3 questions à François DEMESMAY, groupe Capio

 François DEMESMAY, directeur des activités médicales du groupe Capio.



Considéré comme inconcevable il y a peu, c’est chose faite : des prothèses de hanche et des prothèses de genou ont été posées en ambulatoire dans deux établissements du groupe Capio. En mars dernier, à la Clinique Sainte Odile d’Haguenau en Alsace, une prothèse de genou a été posée en ambulatoire et au début du mois de septembre, à Bayonne, à la clinique Paulmy, c’est le cas d’une prothèse de hanche. Vers une généralisation de l’ambulatoire pour la pose de PTH et PTG ?

Comment avez-vous eu l’idée de poser les prothèses de hanche et de genou en ambulatoire ?
Il s’agit du résultat d’une recherche sur les techniques de récupération rapide après chirurgie, que nous souhaitons généraliser à l’ensemble des actes chirurgicaux, pour améliorer notamment la prise en charge de la douleur.

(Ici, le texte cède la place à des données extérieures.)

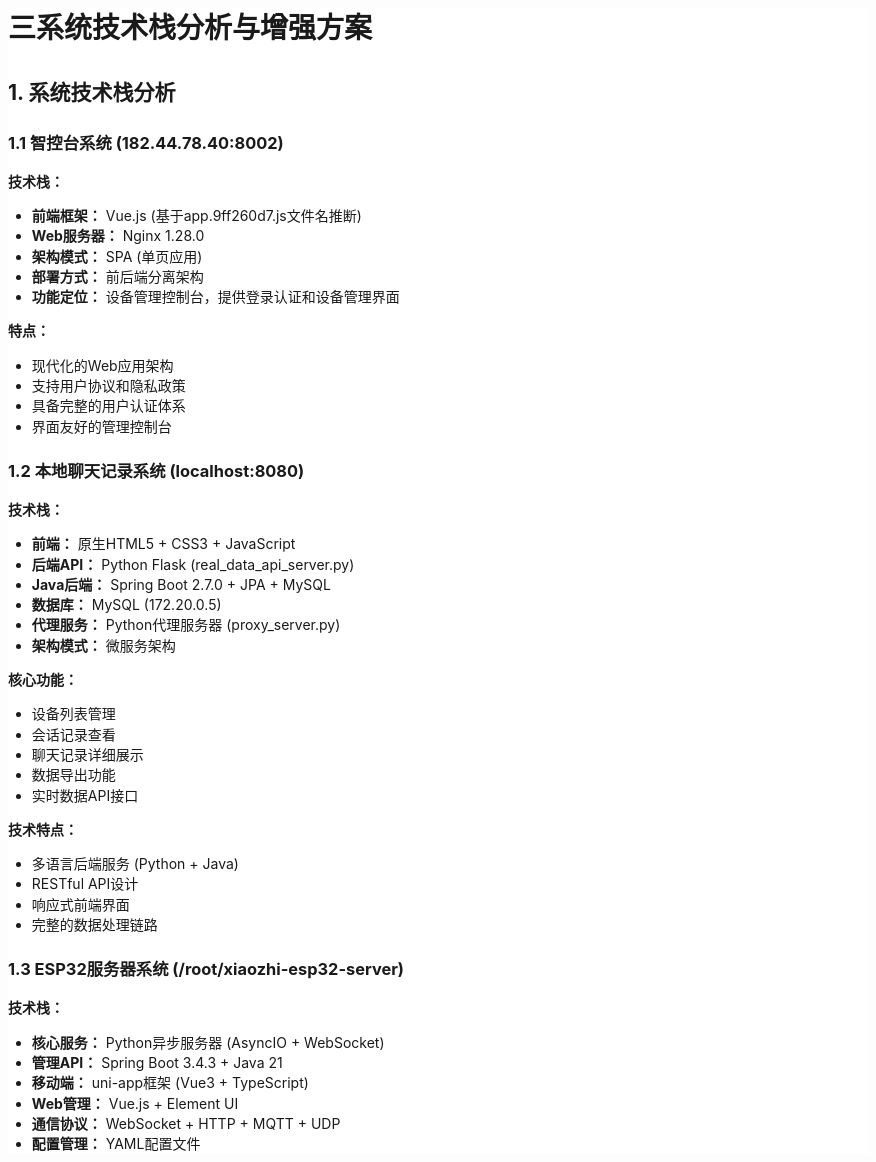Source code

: # 三系统技术栈分析与增强方案

## 1. 系统技术栈分析

### 1.1 智控台系统 (182.44.78.40:8002)

**技术栈：**
- **前端框架：** Vue.js (基于app.9ff260d7.js文件名推断)
- **Web服务器：** Nginx 1.28.0
- **架构模式：** SPA (单页应用)
- **部署方式：** 前后端分离架构
- **功能定位：** 设备管理控制台，提供登录认证和设备管理界面

**特点：**
- 现代化的Web应用架构
- 支持用户协议和隐私政策
- 具备完整的用户认证体系
- 界面友好的管理控制台

### 1.2 本地聊天记录系统 (localhost:8080)

**技术栈：**
- **前端：** 原生HTML5 + CSS3 + JavaScript
- **后端API：** Python Flask (real_data_api_server.py)
- **Java后端：** Spring Boot 2.7.0 + JPA + MySQL
- **数据库：** MySQL (172.20.0.5)
- **代理服务：** Python代理服务器 (proxy_server.py)
- **架构模式：** 微服务架构

**核心功能：**
- 设备列表管理
- 会话记录查看
- 聊天记录详细展示
- 数据导出功能
- 实时数据API接口

**技术特点：**
- 多语言后端服务 (Python + Java)
- RESTful API设计
- 响应式前端界面
- 完整的数据处理链路

### 1.3 ESP32服务器系统 (/root/xiaozhi-esp32-server)

**技术栈：**
- **核心服务：** Python异步服务器 (AsyncIO + WebSocket)
- **管理API：** Spring Boot 3.4.3 + Java 21
- **移动端：** uni-app框架 (Vue3 + TypeScript)
- **Web管理：** Vue.js + Element UI
- **通信协议：** WebSocket + HTTP + MQTT + UDP
- **配置管理：** YAML配置文件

La première fois que nous avons mis en place cette technique pour la pose d’une prothèse de genou, le chirurgien qui a réalisé l’opération, le Dr. Villeminot, n’a pas trouvé la patiente dans sa chambre au moment de sa visite du soir, mais en train de boire un café à l’accueil de la clinique. Elle lui a dit : « Je vais très bien, je serais même mieux chez moi ! » Et c’est comme ça qu’est née l’idée de la pose de prothèse de genou en ambulatoire, puis de la pose de prothèse de hanche. Si la pose de prothèse de hanche, réalisée par le Dr. Biette à la Clinique Paulmy de Bayonne, a eu plus de retombées médiatiques nationales, les deux prothèses relèvent de la même philosophie et montrent le potentiel de la récupération rapide.

Quels sont les premiers retours des patients ?
Pour le patient, c’est quasi-miraculeux. Au lieu de passer 7 à 10 jours à l’hôpital, comme c’est le cas pour la pose d’une prothèse de hanche « traditionnelle », ils peuvent rentrer le soir même chez eux. Nous avons désormais un recul de 9 mois pour la prothèse de genou, et de trois mois pour la prothèse de hanche. Tous les patients sont enthousiastes. Pour la prothèse de genou, une patiente exerçant une profession qui exige de se tenir debout, a même pu reprendre son activité professionnelle 8 jours après l’intervention !

Quelles évolutions pouvez-vous imaginer ?

Pour le moment, ce qui pénalise la récupération rapide, c’est le remboursement, du fait de l’existence des bornes basses. En effet, pour certains GHS, si les patients restent moins d’un certain temps, on considère que l’on a réalisé qu’une « partie » de la prise en charge et une décote est imputée sur le montant du paiement. Le problème est que la technologie médicale évolue plus vite que les logiques de remboursement des GHS. Dans le cas de la pose de prothèses en ambulatoire, nous espérons faire bouger les lignes et obtenir une reconnaissance pour ce nec plus ultra de la prise en charge. Ce n’est pas évident : le rapport du nombre de jours d’hospitalisation varie de un à dix, il faut être très pédagogue, rappeler que tous les patients ne sont pas éligibles. Il faut que les patients soient d’accord, et qu’ils répondent à certains critères médicaux et sociaux. Capio a validé la technique à double titre. D’abord au niveau médical, en s’appuyant sur ce qui se pratique en Scandinavie et en l’améliorant, et ensuite, en mettant en lumière l’intérêt économique potentiel de cette technique pour la collectivité. Nous espérons que rapidement, la borne basse sautera et que l’on obtiendra au moins la même tarification. Il n’est pas possible que l’avant-garde de la qualité de la prise en charge pour le patient soit pénalisée financièrement sur le long terme. Nous pensons aussi que le privé doit être proactif pour la diffusion de la récupération rapide, comme il a su le faire pour la cœlioscopie et pour la chirurgie ambulatoire.